* Exercise data *
=======

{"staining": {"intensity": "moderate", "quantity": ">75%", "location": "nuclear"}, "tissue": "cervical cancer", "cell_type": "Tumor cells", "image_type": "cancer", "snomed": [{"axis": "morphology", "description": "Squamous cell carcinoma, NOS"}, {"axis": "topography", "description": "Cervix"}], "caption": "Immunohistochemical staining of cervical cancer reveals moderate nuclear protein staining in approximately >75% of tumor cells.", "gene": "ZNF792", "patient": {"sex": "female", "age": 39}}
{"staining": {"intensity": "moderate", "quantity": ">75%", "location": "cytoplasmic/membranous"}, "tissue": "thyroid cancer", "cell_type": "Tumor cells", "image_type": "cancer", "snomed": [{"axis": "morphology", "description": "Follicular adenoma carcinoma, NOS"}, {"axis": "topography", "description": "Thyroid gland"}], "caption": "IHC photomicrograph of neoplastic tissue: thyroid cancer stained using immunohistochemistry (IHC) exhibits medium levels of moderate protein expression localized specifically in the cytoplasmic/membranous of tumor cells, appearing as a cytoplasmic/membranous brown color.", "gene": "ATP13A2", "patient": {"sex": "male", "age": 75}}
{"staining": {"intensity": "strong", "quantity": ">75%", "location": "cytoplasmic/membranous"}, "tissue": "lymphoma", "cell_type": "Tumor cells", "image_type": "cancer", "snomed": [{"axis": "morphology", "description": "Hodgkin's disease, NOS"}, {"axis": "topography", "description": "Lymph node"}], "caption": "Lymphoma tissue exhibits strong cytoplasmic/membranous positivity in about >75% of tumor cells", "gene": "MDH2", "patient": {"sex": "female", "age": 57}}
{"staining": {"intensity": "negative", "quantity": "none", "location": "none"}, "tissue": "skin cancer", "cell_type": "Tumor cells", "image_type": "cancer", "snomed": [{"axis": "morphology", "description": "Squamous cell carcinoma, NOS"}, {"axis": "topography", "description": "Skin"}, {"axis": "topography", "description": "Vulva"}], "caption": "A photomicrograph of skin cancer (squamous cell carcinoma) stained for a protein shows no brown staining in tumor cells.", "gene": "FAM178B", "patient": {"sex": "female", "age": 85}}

=======

* Activity *
All of the material above should be repeated word for word.

* Solution for this task *
{"staining": {"intensity": "moderate", "quantity": ">75%", "location": "nuclear"}, "tissue": "cervical cancer", "cell_type": "Tumor cells", "image_type": "cancer", "snomed": [{"axis": "morphology", "description": "Squamous cell carcinoma, NOS"}, {"axis": "topography", "description": "Cervix"}], "caption": "Immunohistochemical staining of cervical cancer reveals moderate nuclear protein staining in approximately >75% of tumor cells.", "gene": "ZNF792", "patient": {"sex": "female", "age": 39}}
{"staining": {"intensity": "moderate", "quantity": ">75%", "location": "cytoplasmic/membranous"}, "tissue": "thyroid cancer", "cell_type": "Tumor cells", "image_type": "cancer", "snomed": [{"axis": "morphology", "description": "Follicular adenoma carcinoma, NOS"}, {"axis": "topography", "description": "Thyroid gland"}], "caption": "IHC photomicrograph of neoplastic tissue: thyroid cancer stained using immunohistochemistry (IHC) exhibits medium levels of moderate protein expression localized specifically in the cytoplasmic/membranous of tumor cells, appearing as a cytoplasmic/membranous brown color.", "gene": "ATP13A2", "patient": {"sex": "male", "age": 75}}
{"staining": {"intensity": "strong", "quantity": ">75%", "location": "cytoplasmic/membranous"}, "tissue": "lymphoma", "cell_type": "Tumor cells", "image_type": "cancer", "snomed": [{"axis": "morphology", "description": "Hodgkin's disease, NOS"}, {"axis": "topography", "description": "Lymph node"}], "caption": "Lymphoma tissue exhibits strong cytoplasmic/membranous positivity in about >75% of tumor cells", "gene": "MDH2", "patient": {"sex": "female", "age": 57}}
{"staining": {"intensity": "negative", "quantity": "none", "location": "none"}, "tissue": "skin cancer", "cell_type": "Tumor cells", "image_type": "cancer", "snomed": [{"axis": "morphology", "description": "Squamous cell carcinoma, NOS"}, {"axis": "topography", "description": "Skin"}, {"axis": "topography", "description": "Vulva"}], "caption": "A photomicrograph of skin cancer (squamous cell carcinoma) stained for a protein shows no brown staining in tumor cells.", "gene": "FAM178B", "patient": {"sex": "female", "age": 85}}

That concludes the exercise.